Lukrative Geschäfte – Pitterle kritisierte bei Attac Steuersparmodelle

Schwäbisches Tagblatt, 6.8.16

Die Tübinger Ortsgruppe von Attac berichtet über einen Abend zu den „Panama-Papers“ im Schlatterhaus.

Tübingen. „Haben Sie schon einen Briefkasten in Panama?“- Der Sindelfinger Bundestagsabgeordnete der Linken Richard Pitterle berichtete am 20. Juli im Schlatterhaus in Tübingen, wie leicht es Reichen und Konzernen gemacht wird, Steuern zu hinterziehen. „Ein Mitarbeiter der Kanzlei Mossack-Fonseca stellte als Whistleblower der ,Süddeutschen Zeitung‘ sein Material zur Verfügung, das die Süddeutsche nur mit Hilfe eines weltweiten Netzes von 400 Redakteuren aus 80 Ländern in zwei Jahren aufarbeiten konnte“, sagte Pitterle. Es waren 2,6 Terabyte Daten, die 1,5 Millionen Büchern mit 500 Seiten entsprechen.

Das Resultat der Recherche: Mossack-Fonseca hat 44 Niederlassungen und beschäftigt 500 Mitarbeiter. Das Geschäftsmodell: Gründung und Betrieb von Gesellschaften, an denen die Klienten zwar Anteile halten, selbst aber nicht als Gesellschafter oder wirtschaftlich Berechtigte erkennbar sind, gute Vernetzung mit Behörden und Banken der jeweiligen Länder, Garantie für schnelle Gründung, Sitzverlegung oder Vermögensübertragung der Gesellschaften.

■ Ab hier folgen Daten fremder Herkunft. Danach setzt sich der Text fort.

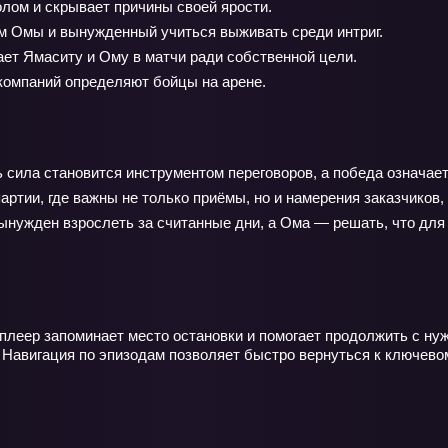
лом и скрывает причины своей ярости.
 Омы и вынужденный учиться выживать среди интриг.
ет Ямаситу и Ому в матчи ради собственной цели.
 компаний определяют бойцы на арене.
 сила становится инструментом переговоров, а победа означает
артии, где важны не только приёмы, но и намерения заказчиков
ынужден взрослеть за считанные дни, а Ома — решать, что для 
 плеер запоминает место остановки и помогает продолжить с ну
 Навигация по эпизодам позволяет быстро вернуться к ключево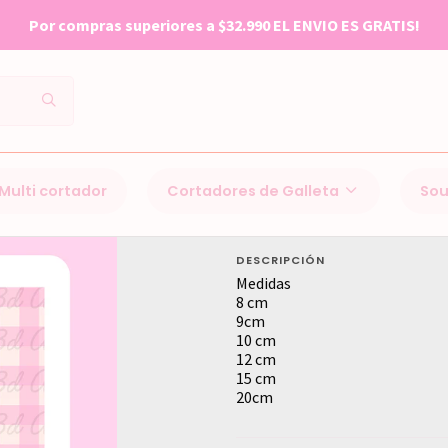
Por compras superiores a $32.990 EL ENVIO ES GRATIS!
Inicio
Cortadores de Galleta
Dia de la madre
Flor
Multi cortador
Cortadores de Galleta
Sou
Flor
DESCRIPCIÓN
Medidas
8 cm
9cm
10 cm
12 cm
15 cm
20cm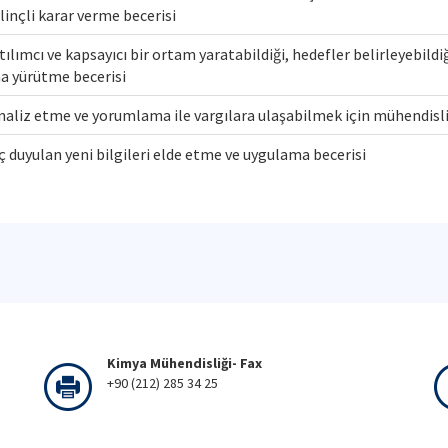
linçli karar verme becerisi
katılımcı ve kapsayıcı bir ortam yaratabildiği, hedefler belirleyebildi
ma yürütme becerisi
 analiz etme ve yorumlama ile vargılara ulaşabilmek için mühendi
ç duyulan yeni bilgileri elde etme ve uygulama becerisi
Kimya Mühendisliği- Fax
+90 (212) 285 34 25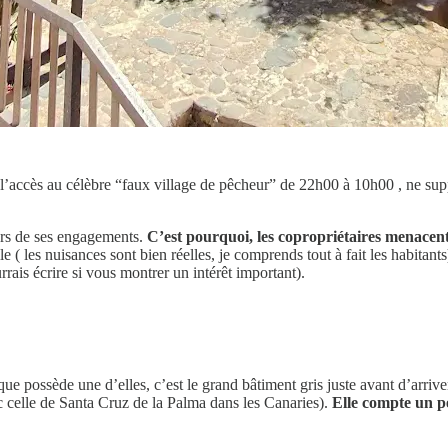
e l’accès au célèbre “faux village de pêcheur” de 22h00 à 10h00 , ne su
ieurs de ses engagements.
C’est pourquoi, les copropriétaires menacent 
le ( les nuisances sont bien réelles, je comprends tout à fait les habitan
rrais écrire si vous montrer un intérêt important).
ue possède une d’elles, c’est le grand bâtiment gris juste avant d’arriv
 celle de Santa Cruz de la Palma dans les Canaries).
Elle compte un p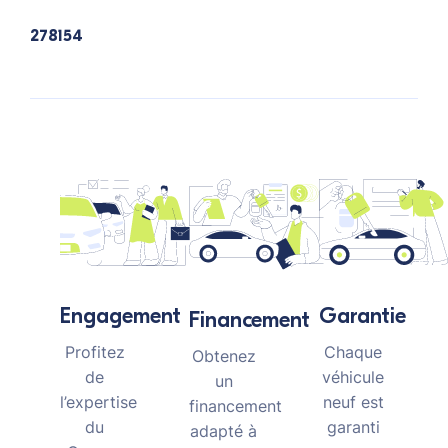
278154
Garantie
Engagement
Financement
Chaque
Profitez
Obtenez
véhicule
de
un
neuf est
l’expertise
financement
garanti
du
adapté à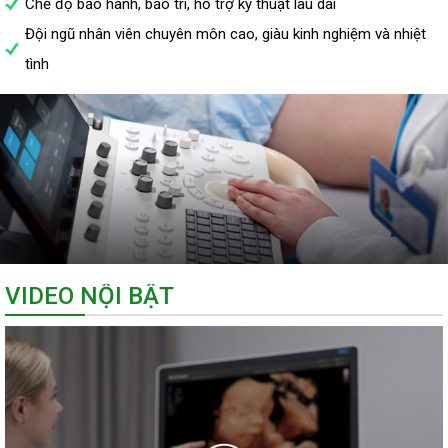
Chế độ bảo hành, bảo trì, hỗ trợ kỹ thuật lâu dài
Đội ngũ nhân viên chuyên môn cao, giàu kinh nghiệm và nhiệt
tình
VIDEO NỘI BẬT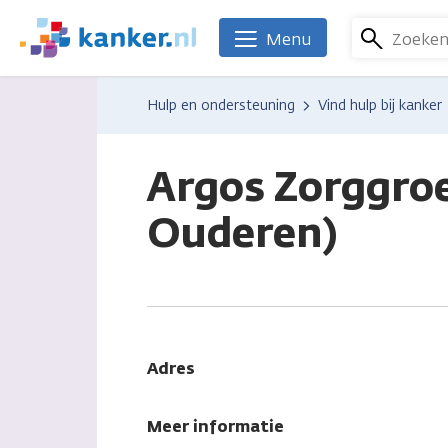
Overslaan
en
Zoeke
Menu
We
naar
zijn
de
er
Hulp en ondersteuning
Vind hulp bij kanker
inhoud
voor
gaan
je.
Kanker.nl
Argos Zorggro
Ouderen)
Adres
Meer informatie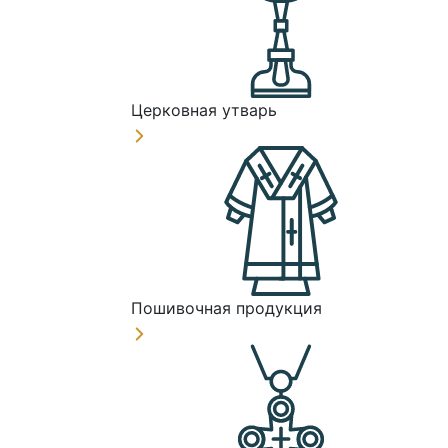
Церковная утварь
Пошивочная продукция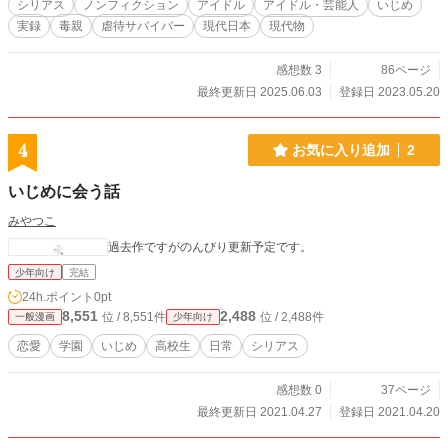
シリアス
ノンフィクション
アイドル
アイドル・芸能人
いじめ
実録
毒親
虐待サバイバー
現代日本
現代物
感想数 3
86ページ
最終更新日 2025.06.03
登録日 2023.05.20
4
お気に入り追加
2
いじめに会う話
みやつこ
過去作ですがのんびり更新予定です。
少年向け
完結
24h.ポイント
0pt
8,551
2,488
位 / 8,551件
位 / 2,488件
一般漫画
少年向け
恋愛
学園
いじめ
高校生
日常
シリアス
感想数 0
37ページ
最終更新日 2021.04.27
登録日 2021.04.20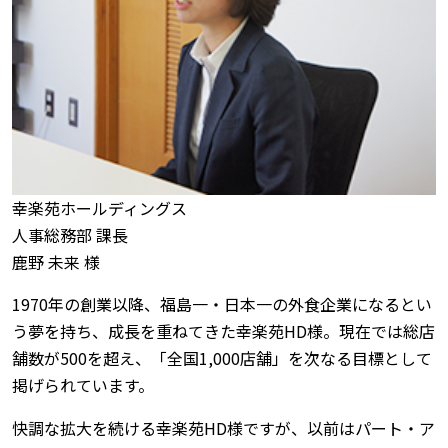
幸楽苑ホールディングス
人事総務部 課長
鹿野 未来 様
1970年の創業以降、福島一・日本一の外食企業になるとい
う夢を持ち、成長を重ねてきた幸楽苑HD様。現在では総店
舗数が500を超え、「全国1,000店舗」を次なる目標として
掲げられています。
快調な拡大を続ける幸楽苑HD様ですが、以前はパート・ア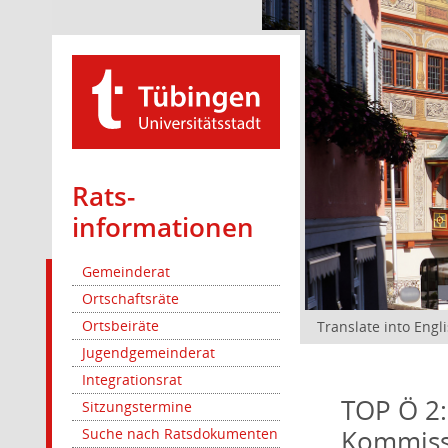
Rats­
informationen
Gemeinderat
Ortschaftsräte
Ortsbeiräte
Translate into Engl
Jugendgemeinderat
Integrationsrat
TOP Ö 2:
Sitzungstermine
Kommiss
Suche nach Ratsdokumenten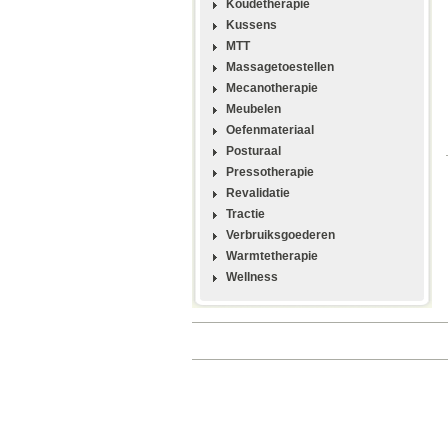
Koudetherapie
Kussens
MTT
Massagetoestellen
Mecanotherapie
Meubelen
Oefenmateriaal
Posturaal
Pressotherapie
Revalidatie
Tractie
Verbruiksgoederen
Warmtetherapie
Wellness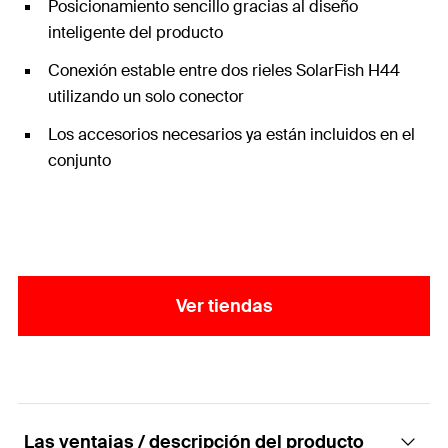
Posicionamiento sencillo gracias al diseño
inteligente del producto
Conexión estable entre dos rieles SolarFish H44
utilizando un solo conector
Los accesorios necesarios ya están incluidos en el
conjunto
Ver tiendas
Las ventajas / descripción del producto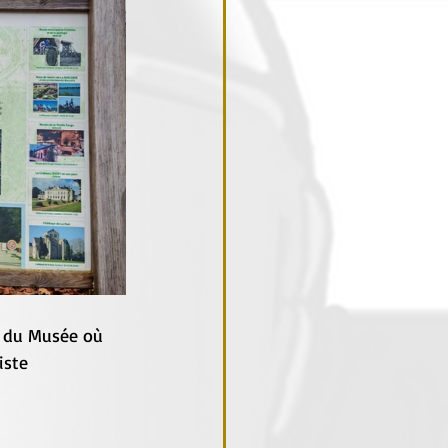
e du Musée où 
iste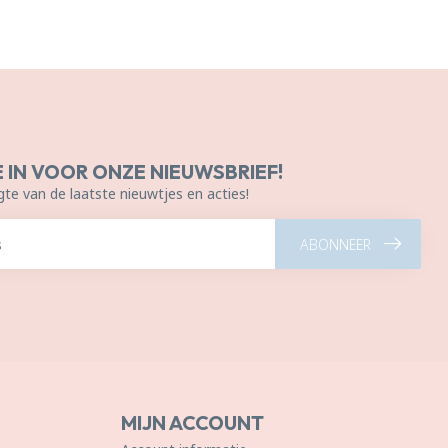
E IN VOOR ONZE NIEUWSBRIEF!
gte van de laatste nieuwtjes en acties!
ABONNEER
MIJN ACCOUNT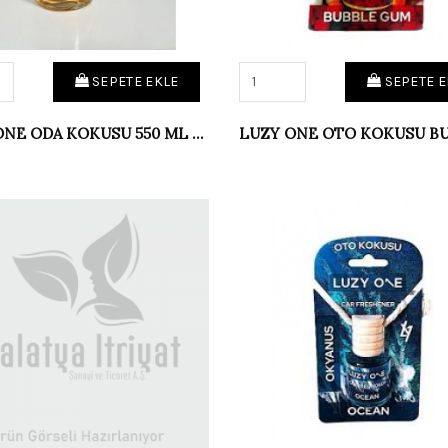
SEPETE EKLE
SEPETE E
LUZY ONE ODA KOKUSU 550 ML SANDAL AĞACI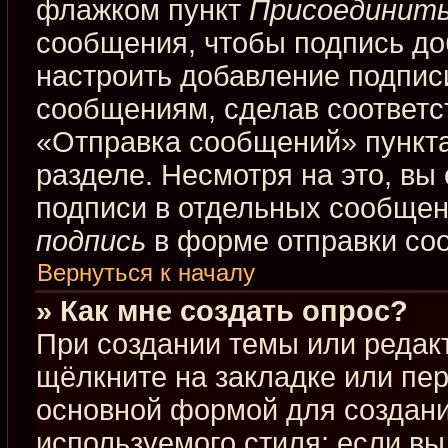
флажком пункт
Присоединить
сообщения, чтобы подпись до
настроить добавление подпис
сообщениям, сделав соответ
«Отправка сообщений» пункта
разделе. Несмотря на это, вы
подписи в отдельных сообще
подпись
в форме отправки со
Вернуться к началу
» Как мне создать опрос?
При создании темы или редак
щёлкните на закладке или пе
основной формой для создани
используемого стиля; если вы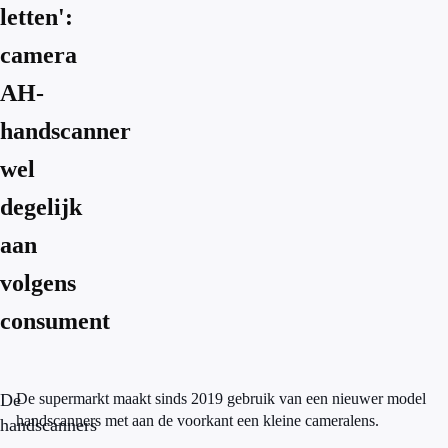
letten':
camera
AH-
handscanner
wel
degelijk
aan
volgens
consument
De
De supermarkt maakt sinds 2019 gebruik van een nieuwer model
handscanners met aan de voorkant een kleine cameralens.
handscanners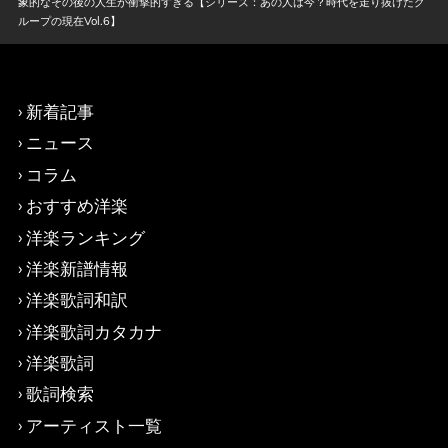
象的なその後の人生が衝撃的すぎる【シリーズ：あの人は今？時代を走り抜けたグ
ループの現在Vol.6】
新着記事
ニュース
コラム
おすすめ洋楽
洋楽ランキング
洋楽新譜情報
洋楽歌詞和訳
洋楽歌詞カタカナ
洋楽歌詞
歌詞検索
アーティスト一覧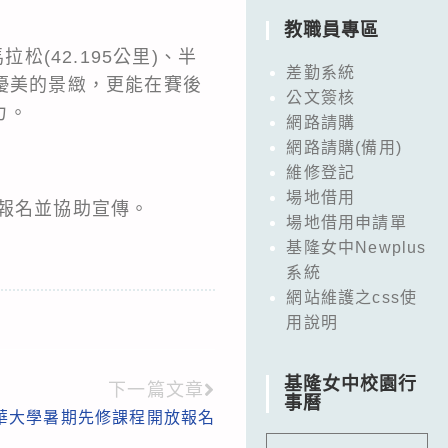
教職員專區
松(42.195公里)、半
差勤系統
礁溪優美的景緻，更能在賽後
公文簽核
力。
網路請購
網路請購(備用)
維修登記
場地借用
躍報名並協助宣傳。
場地借用申請單
基隆女中Newplus
系統
網站維護之css使
用說明
基隆女中校園行
下一篇文章
事曆
華大學暑期先修課程開放報名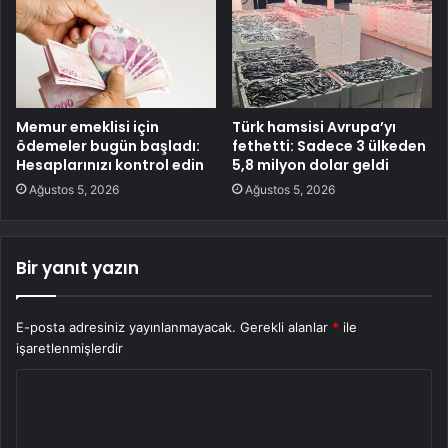
Memur emeklisi için
Türk hamsisi Avrupa’yı
ödemeler bugün başladı:
fethetti: Sadece 3 ülkeden
Hesaplarınızı kontrol edin
5,8 milyon dolar geldi
Ağustos 5, 2026
Ağustos 5, 2026
Bir yanıt yazın
E-posta adresiniz yayınlanmayacak.
Gerekli alanlar
*
ile
işaretlenmişlerdir
Y
o
r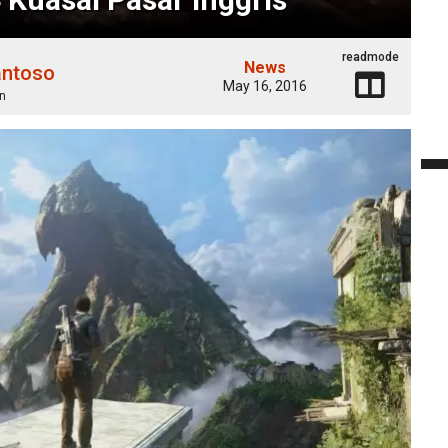
readmode
News
antoso
May 16, 2016
n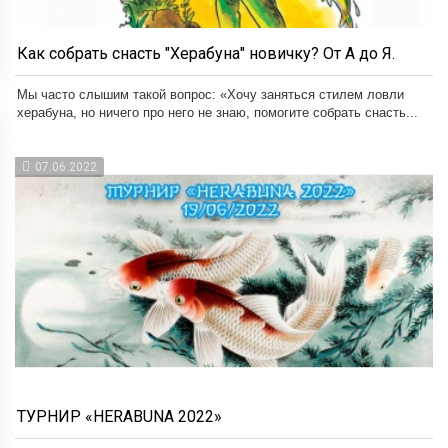
Как собрать снасть "Херабуна" новичку? От А до Я.
Мы часто слышим такой вопрос: «Хочу заняться стилем ловли
херабуна, но ничего про него не знаю, помогите собрать снасть...
07.06.2022
ТУРНИР «HERABUNA 2022»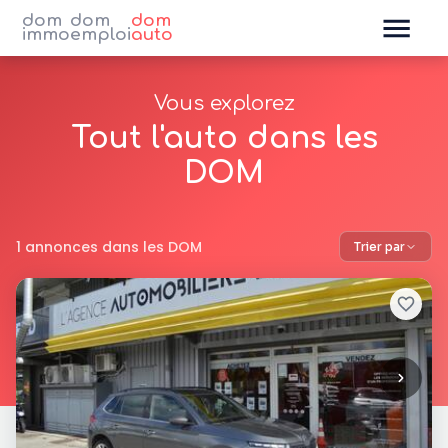
dom
dom
dom
immo
emploi
auto
Vous explorez
Tout l'auto dans les
DOM
1 annonces dans les DOM
Trier par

In Deutschland gehören nicht nur die Deutsche Bank oder die LBBW dazu. Pitterle empört vor allem, dass die Commerzbank dabei ist, die gerade mit ihrer „weißen“ Weste Werbung macht und in der Finanzkrise von den Steuerzahlern gerettet wurde. Nun aber helfe sie ihren Kunden, genau diese Steuerzahler zu plündern: Insgesamt seien 28 deutsche Institute dabei, es gehe um 1200 Briefkastenfirmen.

In seiner Tätigkeit als Obmann der Linken im Cum-Ex-Untersuchungsausschuss untersucht Pitterle die Strukturen der Untätigkeit im Finanzministerium. Es dauerte zehn Jahre, um den legalen Steuerbetrug zu unterbinden, der bereits 2002 unter Finanzminister Hans Eichel (SPD) bekannt wurde.

Bei Cum-Ex-Geschäften konnten Banken durch eine geschickte Verkaufs- und Ankaufsstrategie bei Hauptversammlungen, bei denen die Dividenden ausgeschüttet werden, Anteilseignern jeweils zweimal eine steuermindernde Bescheinigung über die abgeführte Quellensteuer ausstellen. Abgeführt wurde sie aber nur einmal. Der Schaden für den Steuerzahler summiert sich auf 12 Milliarden Euro.